NOTE–THIS ISSUE SHOULD NOT BE CONFUSED WITH THE GDL-C ISSUE FROM GABELLI WHICH THE INFAMOUS GRIDBIRD TALKS (TYPES) ABOUT. THAT ISSUE IS DIFFERENT FROM THIS ISSUE, BUT HAS SOME SIMILARITIES.
Leave it to Mario Gabelli and his team to come up with different varieties of preferred stock to raise cash for a closed end fund–in this case the closed end fund is the Gabelli Go Anywhere Fund (AMEX:GGO). As the name indicates the fund can own securities from any sector of the marketplace–stocks, bonds from any foreign and domestic issuers. The fund is about $55 million in size.
As we reviewed this fund it became obvious to us that the ones making out the best with this fund is the Gabelli Funds LLC as total return since inception in mid 2016 is negative–that’s hard to do with the stock market up as much as it has been over that time frame (the SP500 is up around 20%). We do note that the net asset value of the fund has been flat over the last 9 months. All in all the Go Anywhere Fund is a pretty lousy CEF.
In spite of the lousy performance of the CEF they fund part of their investments with a Cumulative Puttable Preferred Stock–the preferred stock is unrated. Being a closed end fund the company is required to maintain at least a 200% asset coverage ratio on senior securities which, as a preferred stock holder, provides the safety we love.
The preferred stock was originally issued in July, 2016 as part of a combination share which was sold for $100/share. This represented 3 common shares and 1 cumulative, puttable preferred share. This combination share traded on the exchange until November, 2016 when the common and preferred shares were split and commenced independent trading.
The preferred shares traded around $54 to start, but only carry a liquidation preference of $40/share. The giant kicker was the preferred carried a 8% coupon during the 1st year. By the middle of 2017 the preferred shares had fallen to the $44-45 area as the ‘teaser’ rate was set to come to an end.
For years 2 and 3 the preferred shares pay a coupon of 5% (based on $40/share liquidation preference) meaning a 50 cent/quarter distribution. After this time the distribution will be at a rate of 200 basis points over the 10 year treasury, but NOT LESS than 5% nor more than 7%.
Holders of the preferred stock will have the option of ‘putting’ the shares to the fund at $40/share in 2019 and 2021. After the second ‘puttable’ period the shares will become perpetual preferreds with normal terms of redemption applying.
An addition factor of this preferred stock is that the CEF is required to make a tender offer for any and all common shares in 2021. If all shares were tendered the CEF would in effect be liquidated and preferred holders would be paid at $40/share.
It should be noted that this preferred issue trades “by appointment”–meaning tight limits and patience is required to purchase shares. Shares last traded at $42/share meaning a current yield of 4.8%.

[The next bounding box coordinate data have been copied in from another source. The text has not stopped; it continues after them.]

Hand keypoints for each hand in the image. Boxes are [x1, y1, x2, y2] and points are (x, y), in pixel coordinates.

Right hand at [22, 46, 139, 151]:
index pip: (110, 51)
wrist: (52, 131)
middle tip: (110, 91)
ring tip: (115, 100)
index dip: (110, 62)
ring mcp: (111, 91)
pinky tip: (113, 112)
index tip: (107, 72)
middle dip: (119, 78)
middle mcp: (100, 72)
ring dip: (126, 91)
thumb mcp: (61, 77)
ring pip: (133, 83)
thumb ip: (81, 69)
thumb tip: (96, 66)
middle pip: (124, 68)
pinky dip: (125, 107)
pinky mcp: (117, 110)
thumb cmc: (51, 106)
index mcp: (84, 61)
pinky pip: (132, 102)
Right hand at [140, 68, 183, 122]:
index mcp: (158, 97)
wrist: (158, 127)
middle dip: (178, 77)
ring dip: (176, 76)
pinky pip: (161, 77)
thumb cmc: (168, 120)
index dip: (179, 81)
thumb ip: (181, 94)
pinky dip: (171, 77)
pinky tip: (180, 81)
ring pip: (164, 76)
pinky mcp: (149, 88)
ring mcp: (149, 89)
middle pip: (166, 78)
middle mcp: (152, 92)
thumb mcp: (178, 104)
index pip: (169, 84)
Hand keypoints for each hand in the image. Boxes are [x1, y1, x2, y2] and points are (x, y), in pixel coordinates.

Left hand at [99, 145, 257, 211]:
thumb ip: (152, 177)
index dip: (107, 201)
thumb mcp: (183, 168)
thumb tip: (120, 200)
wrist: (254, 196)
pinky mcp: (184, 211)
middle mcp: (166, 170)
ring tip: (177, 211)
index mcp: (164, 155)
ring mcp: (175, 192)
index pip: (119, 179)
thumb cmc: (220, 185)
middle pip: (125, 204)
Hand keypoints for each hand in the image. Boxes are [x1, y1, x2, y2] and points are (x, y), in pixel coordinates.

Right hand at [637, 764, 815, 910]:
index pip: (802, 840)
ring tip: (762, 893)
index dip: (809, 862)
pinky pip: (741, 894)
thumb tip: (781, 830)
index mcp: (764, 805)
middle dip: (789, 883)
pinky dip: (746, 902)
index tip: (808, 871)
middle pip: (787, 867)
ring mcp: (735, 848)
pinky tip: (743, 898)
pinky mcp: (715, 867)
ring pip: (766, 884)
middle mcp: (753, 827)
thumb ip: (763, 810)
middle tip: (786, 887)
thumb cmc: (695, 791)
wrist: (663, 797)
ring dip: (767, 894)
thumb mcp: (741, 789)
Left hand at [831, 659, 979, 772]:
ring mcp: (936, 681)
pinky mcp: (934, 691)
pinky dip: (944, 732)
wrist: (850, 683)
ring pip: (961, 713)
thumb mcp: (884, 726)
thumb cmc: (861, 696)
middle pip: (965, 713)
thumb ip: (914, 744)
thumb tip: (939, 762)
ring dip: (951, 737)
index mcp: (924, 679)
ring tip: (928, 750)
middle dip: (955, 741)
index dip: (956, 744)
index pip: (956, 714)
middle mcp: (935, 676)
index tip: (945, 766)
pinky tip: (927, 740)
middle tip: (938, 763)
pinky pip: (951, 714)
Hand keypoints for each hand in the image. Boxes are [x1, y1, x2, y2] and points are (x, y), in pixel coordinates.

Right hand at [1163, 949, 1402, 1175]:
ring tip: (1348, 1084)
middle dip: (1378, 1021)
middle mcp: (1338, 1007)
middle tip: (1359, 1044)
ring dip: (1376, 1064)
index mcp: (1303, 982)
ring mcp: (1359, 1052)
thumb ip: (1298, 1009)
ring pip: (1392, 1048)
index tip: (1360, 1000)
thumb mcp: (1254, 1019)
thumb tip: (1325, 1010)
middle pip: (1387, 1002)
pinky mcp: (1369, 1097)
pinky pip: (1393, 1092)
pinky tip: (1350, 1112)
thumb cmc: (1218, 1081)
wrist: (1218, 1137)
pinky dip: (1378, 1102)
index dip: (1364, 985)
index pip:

We are considering trying to purchase a small 100 share sampler for the Medium Duration Income Portfolio as it fits the needs of the conservative investor. A bit more due diligence is needed before we buy.
We encourage anyone with an interest to read the offering documents which can be found here.
This is not a recommendation for anyone to purchase these shares as we don’t ever make recommendations of buy or sell to anyone (except ourselves).